- EXTRAIT DE PAGE -
Dans ses uniques conclusions transmises par voie électronique le 10 mai 2022, la société AB Transport demande à la cour, au visa des articles L112-2 et suivants du code des assurances et 1240 du code civil, de :

-Réformer le jugement entrepris en ce qu’il a débouté la société AB Transport de sa demande tendant à dire qu’Allianz et l’UFA ont manqué à leur devoir de conseil, à les voir condamner au versement de la somme de 44.131,60 euros à titre de réparation de son préjudice matériel, et, les voir condamner aux dépens et à des frais irrépétibles au titre de l’article 700 du code de procédure civile ;

Et jugeant à nouveau,

-Dire qu’ Allianz et l’UFA ont manqué de manière équivalente à leurs obligations de conseil et d’information l’encontre de la société AB Transport ;

-Dire que les manquements d’Allianz et l’UFA ont causé un préjudice matériel à la société AB Transport d’un montant de 44.131,60 euros ;

-Condamner solidairement Allianz et l’UFA à verser à la société AB Transport la somme de 44.131,60 euros en réparation de son préjudice matériel ;

-Débouter Allianz et la société UFA de l’ensemble de leurs demandes ;

-Condamner solidairement Allianz et l’UFA aux entiers dépens ;

-Condamner solidairement Allianz et l’UFA à verser à la société AB Transport la somme de 5.000 euros au titre des dispositions de l’article 700 du code de procédure civile.

- CONSIGNE -
Les affirmations (a), (b) et (c) concordent-elles avec l'extrait ? Répondez à chacune par oui ou par non, en citant mot pour mot les termes décisifs de l'extrait.
(a) La société AB Transport a transmis ses conclusions par voie électronique le 10 mai 2022.
(b) Au titre de l'article 700 du code de procédure civile, la société AB Transport réclame 10.000 euros.
(c) La société AB Transport demande que Allianz et l'UFA soient condamnées solidairement aux dépens.
Appuyez-vous uniquement sur l'extrait.

- DONNÉES FOURNIES -
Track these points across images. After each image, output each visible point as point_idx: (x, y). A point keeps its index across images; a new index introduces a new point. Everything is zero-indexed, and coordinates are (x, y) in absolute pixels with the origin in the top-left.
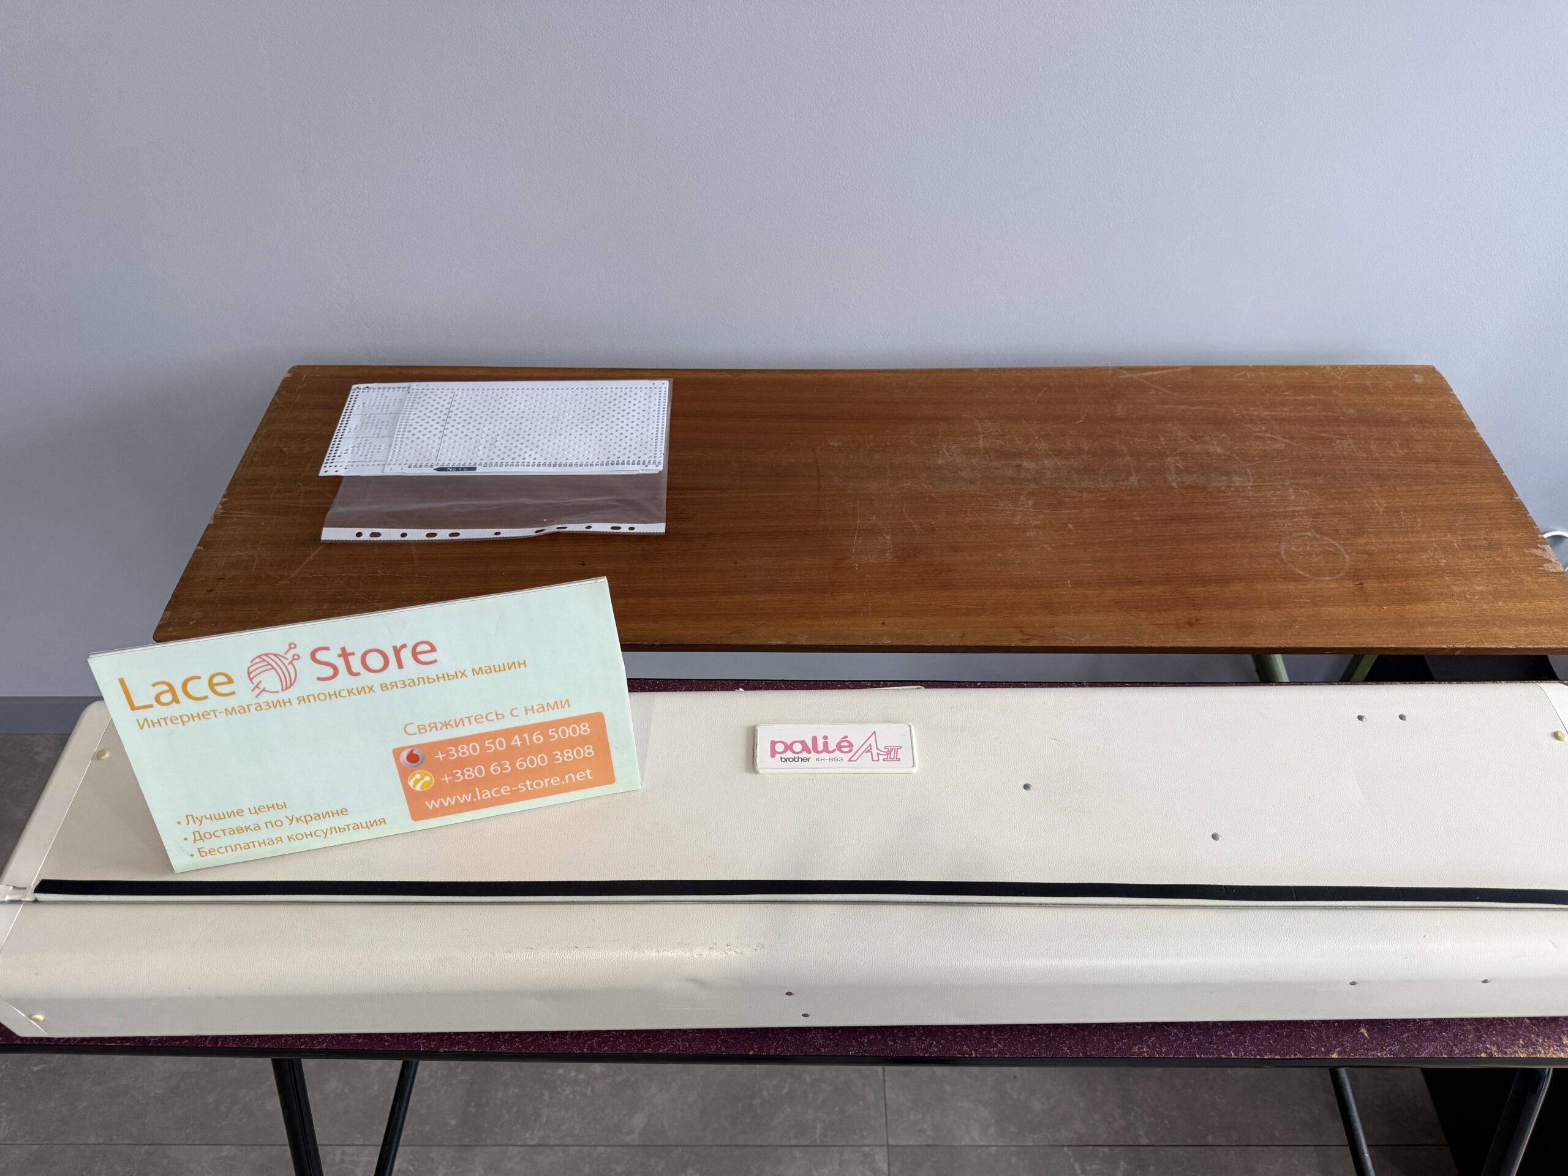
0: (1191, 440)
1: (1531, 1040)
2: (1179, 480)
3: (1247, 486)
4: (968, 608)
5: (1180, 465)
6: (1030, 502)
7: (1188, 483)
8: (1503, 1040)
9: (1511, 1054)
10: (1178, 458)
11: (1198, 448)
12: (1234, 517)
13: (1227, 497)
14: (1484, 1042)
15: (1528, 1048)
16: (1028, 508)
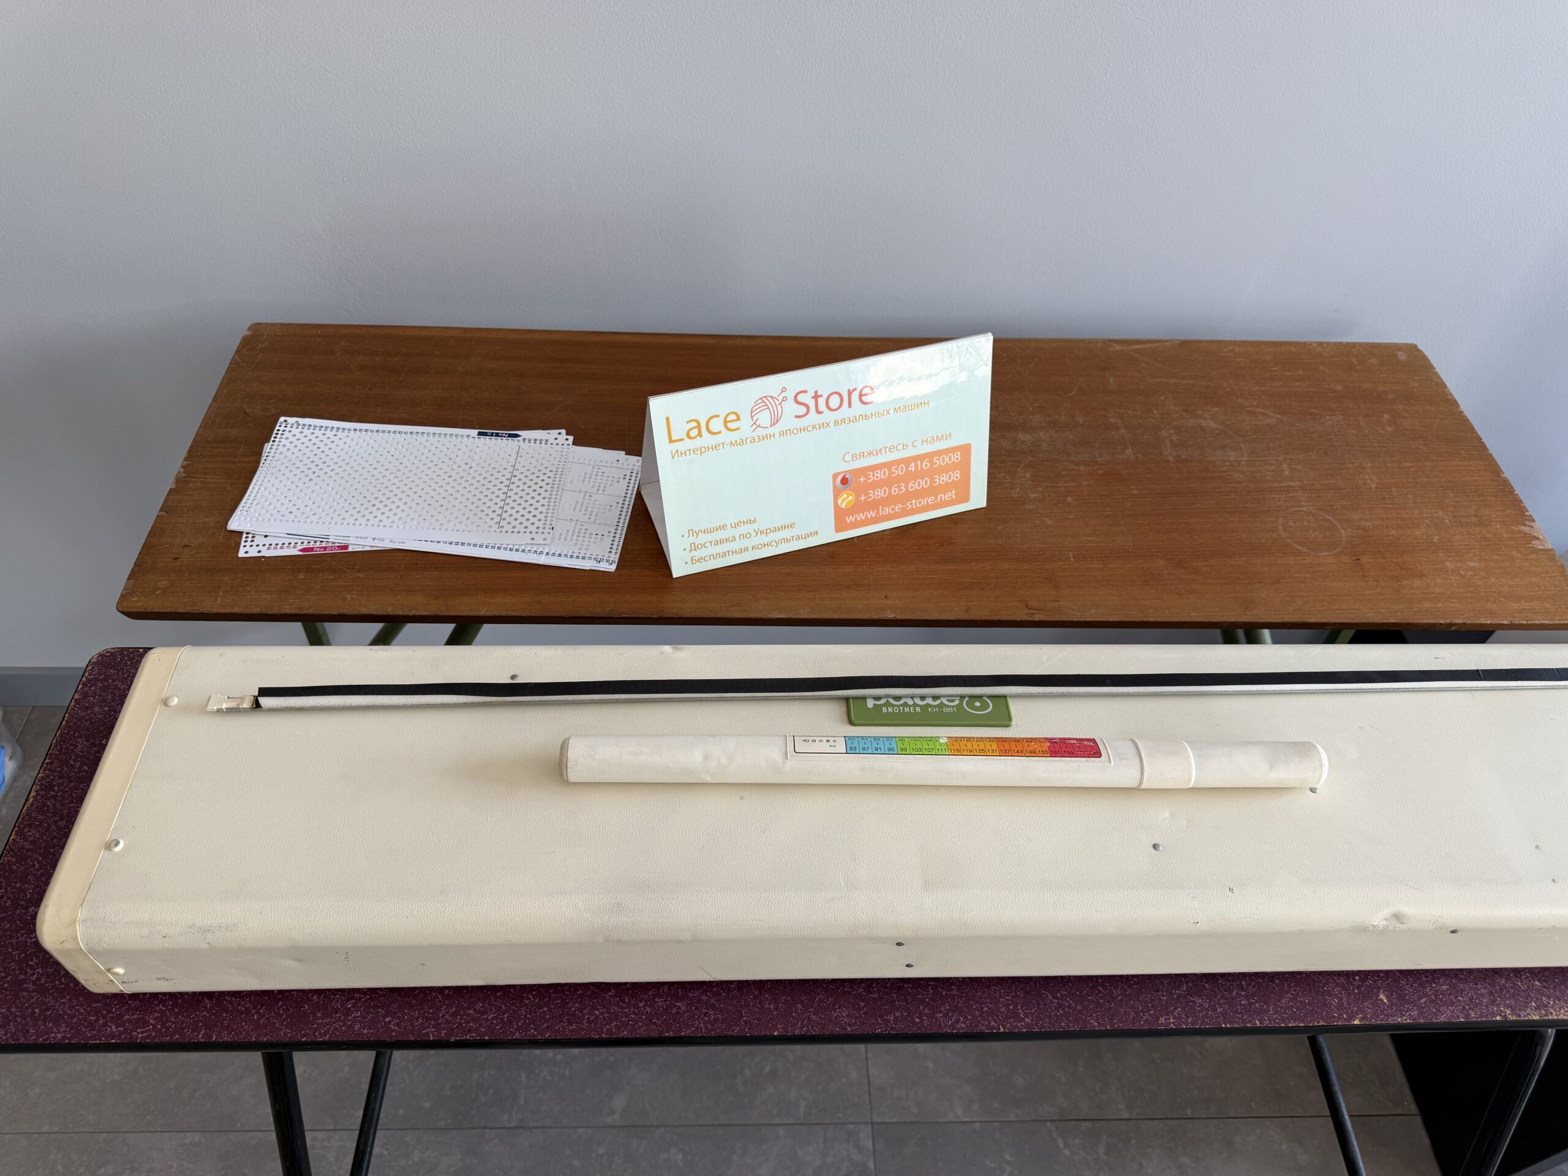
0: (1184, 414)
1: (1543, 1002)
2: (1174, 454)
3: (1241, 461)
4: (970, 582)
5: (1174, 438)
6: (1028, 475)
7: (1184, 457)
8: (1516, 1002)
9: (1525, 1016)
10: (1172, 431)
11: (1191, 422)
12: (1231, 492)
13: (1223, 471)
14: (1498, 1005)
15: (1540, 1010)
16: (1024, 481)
==
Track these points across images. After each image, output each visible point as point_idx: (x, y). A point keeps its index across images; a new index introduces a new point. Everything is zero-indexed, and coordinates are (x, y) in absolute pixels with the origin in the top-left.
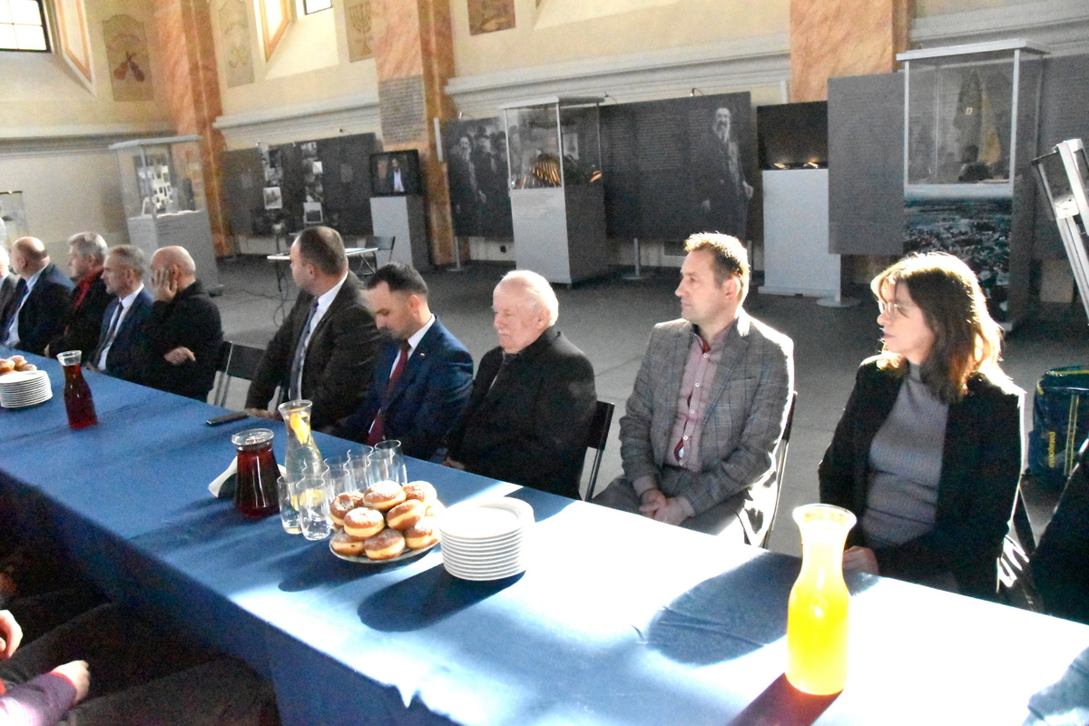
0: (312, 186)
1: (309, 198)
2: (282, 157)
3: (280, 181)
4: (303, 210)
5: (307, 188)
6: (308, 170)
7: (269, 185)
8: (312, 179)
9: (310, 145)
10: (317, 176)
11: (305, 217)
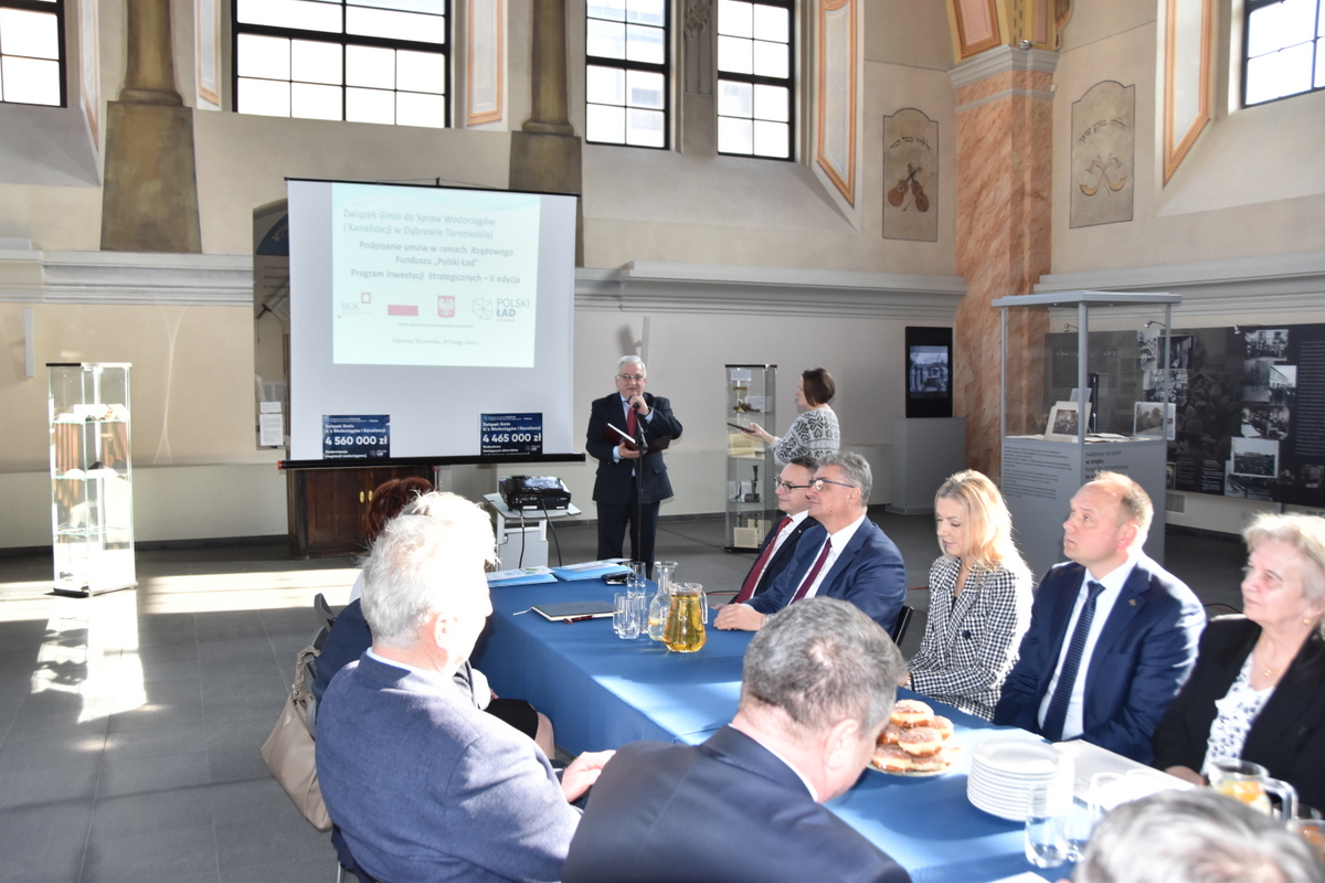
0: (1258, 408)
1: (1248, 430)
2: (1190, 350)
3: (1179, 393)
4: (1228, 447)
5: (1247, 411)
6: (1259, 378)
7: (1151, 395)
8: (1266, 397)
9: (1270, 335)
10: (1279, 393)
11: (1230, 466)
--
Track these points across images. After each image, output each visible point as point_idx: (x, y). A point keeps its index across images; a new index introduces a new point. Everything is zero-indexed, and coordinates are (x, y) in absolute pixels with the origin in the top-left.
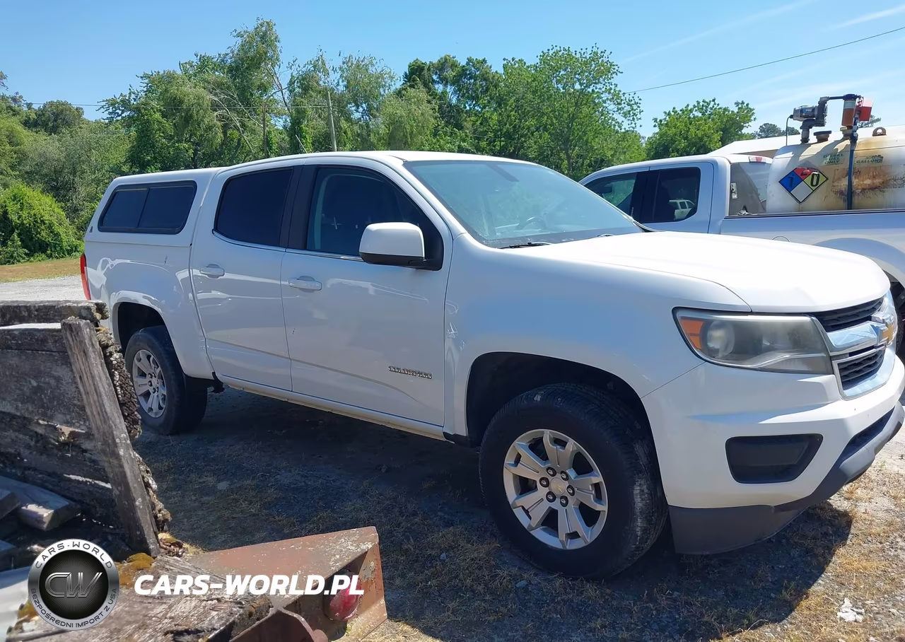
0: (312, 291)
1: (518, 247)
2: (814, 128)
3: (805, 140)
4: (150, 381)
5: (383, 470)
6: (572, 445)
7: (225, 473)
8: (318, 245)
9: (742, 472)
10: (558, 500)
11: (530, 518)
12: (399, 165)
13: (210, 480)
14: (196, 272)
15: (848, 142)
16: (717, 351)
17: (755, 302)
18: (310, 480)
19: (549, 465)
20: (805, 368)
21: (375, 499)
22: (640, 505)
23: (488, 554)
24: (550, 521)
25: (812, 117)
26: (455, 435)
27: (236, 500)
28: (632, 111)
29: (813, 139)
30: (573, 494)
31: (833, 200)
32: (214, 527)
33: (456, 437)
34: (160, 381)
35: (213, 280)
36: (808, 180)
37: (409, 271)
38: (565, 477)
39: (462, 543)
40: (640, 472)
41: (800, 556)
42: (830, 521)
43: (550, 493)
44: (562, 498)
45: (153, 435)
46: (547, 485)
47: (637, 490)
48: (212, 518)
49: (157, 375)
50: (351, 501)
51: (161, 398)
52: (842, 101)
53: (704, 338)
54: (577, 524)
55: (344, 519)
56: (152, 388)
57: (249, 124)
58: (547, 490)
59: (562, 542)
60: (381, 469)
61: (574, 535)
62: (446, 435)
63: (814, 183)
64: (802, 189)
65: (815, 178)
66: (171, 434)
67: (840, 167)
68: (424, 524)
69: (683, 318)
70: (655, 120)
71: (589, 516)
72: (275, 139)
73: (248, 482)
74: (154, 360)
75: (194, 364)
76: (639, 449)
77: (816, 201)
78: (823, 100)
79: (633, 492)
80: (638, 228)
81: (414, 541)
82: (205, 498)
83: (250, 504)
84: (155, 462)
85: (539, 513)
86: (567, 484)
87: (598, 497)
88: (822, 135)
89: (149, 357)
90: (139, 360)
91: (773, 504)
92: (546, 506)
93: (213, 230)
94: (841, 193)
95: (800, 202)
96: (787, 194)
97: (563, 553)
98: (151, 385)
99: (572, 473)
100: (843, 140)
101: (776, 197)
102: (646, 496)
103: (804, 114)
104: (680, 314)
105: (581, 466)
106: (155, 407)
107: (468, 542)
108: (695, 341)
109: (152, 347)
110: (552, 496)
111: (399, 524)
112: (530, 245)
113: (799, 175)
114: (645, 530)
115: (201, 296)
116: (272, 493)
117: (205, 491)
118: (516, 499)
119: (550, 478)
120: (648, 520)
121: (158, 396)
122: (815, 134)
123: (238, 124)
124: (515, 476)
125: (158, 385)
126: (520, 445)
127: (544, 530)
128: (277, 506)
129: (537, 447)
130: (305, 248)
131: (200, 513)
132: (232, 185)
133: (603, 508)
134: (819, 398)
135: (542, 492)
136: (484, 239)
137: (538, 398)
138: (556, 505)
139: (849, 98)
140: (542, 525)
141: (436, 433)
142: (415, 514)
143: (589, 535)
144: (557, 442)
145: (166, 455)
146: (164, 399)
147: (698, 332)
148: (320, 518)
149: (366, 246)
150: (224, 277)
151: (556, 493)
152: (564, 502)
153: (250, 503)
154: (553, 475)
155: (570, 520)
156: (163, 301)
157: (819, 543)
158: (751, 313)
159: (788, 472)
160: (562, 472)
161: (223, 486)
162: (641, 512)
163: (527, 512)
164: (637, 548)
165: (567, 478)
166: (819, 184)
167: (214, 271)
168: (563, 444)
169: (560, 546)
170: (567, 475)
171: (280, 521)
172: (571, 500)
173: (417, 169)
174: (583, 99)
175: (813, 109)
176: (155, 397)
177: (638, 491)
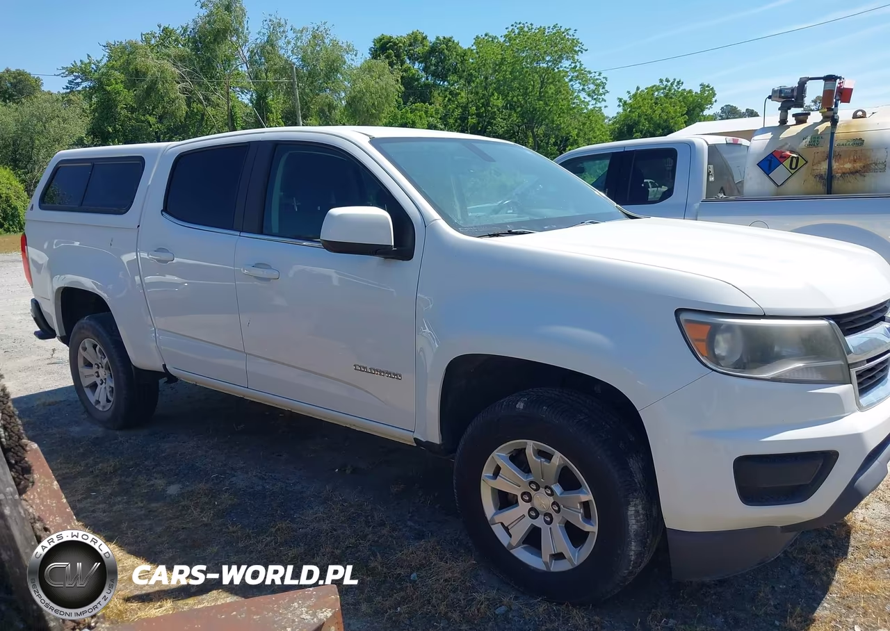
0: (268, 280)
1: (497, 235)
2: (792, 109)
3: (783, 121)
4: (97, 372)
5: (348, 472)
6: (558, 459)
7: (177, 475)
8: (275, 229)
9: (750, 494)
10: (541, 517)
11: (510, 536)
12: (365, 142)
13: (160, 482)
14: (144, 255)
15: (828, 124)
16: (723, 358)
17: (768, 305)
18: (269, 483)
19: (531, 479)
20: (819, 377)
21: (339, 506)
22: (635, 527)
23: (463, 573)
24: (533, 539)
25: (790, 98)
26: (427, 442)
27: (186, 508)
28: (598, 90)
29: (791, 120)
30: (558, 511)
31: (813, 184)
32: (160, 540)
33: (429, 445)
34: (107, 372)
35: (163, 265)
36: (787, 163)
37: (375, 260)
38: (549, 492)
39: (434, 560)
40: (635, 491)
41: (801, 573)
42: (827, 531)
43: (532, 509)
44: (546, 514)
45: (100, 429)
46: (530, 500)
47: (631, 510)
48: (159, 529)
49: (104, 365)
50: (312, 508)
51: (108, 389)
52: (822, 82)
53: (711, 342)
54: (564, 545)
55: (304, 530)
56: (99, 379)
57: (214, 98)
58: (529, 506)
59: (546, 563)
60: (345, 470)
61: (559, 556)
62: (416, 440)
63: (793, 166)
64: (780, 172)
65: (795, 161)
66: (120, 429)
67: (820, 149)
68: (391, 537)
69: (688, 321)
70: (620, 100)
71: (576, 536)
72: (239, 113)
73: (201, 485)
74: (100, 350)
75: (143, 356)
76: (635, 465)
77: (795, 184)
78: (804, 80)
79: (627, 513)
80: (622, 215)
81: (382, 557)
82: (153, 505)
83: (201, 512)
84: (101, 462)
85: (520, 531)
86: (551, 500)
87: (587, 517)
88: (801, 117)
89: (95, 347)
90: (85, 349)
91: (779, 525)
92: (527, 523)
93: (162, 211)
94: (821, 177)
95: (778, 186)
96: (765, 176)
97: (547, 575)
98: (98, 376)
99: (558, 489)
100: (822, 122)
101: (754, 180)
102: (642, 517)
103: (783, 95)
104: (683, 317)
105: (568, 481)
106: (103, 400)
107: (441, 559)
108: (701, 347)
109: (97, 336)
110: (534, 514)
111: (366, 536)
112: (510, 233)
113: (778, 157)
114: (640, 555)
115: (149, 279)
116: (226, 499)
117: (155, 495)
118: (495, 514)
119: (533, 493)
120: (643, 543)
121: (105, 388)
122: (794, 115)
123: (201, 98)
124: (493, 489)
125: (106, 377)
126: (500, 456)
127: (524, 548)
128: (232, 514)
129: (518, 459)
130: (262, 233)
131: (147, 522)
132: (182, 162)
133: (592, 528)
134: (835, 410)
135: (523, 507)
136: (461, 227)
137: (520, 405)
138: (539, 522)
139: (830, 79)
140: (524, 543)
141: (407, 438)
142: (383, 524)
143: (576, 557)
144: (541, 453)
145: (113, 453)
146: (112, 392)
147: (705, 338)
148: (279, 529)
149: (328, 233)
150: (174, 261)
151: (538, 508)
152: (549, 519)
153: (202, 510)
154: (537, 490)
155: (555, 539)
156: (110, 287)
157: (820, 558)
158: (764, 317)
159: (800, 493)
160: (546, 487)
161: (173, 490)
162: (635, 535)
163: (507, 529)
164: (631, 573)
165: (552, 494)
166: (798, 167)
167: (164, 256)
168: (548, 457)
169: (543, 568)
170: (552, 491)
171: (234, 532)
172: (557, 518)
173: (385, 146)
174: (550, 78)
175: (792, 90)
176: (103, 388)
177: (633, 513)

- VOTRE RÉPONSE -
(a) Oui : « transmises par voie électronique le 10 mai 2022 ».
(b) Non : « la somme de 5.000 euros au titre des dispositions de l’article 700 du code de procédure civile ».
(c) Oui : « Condamner solidairement Allianz et l’UFA aux entiers dépens ».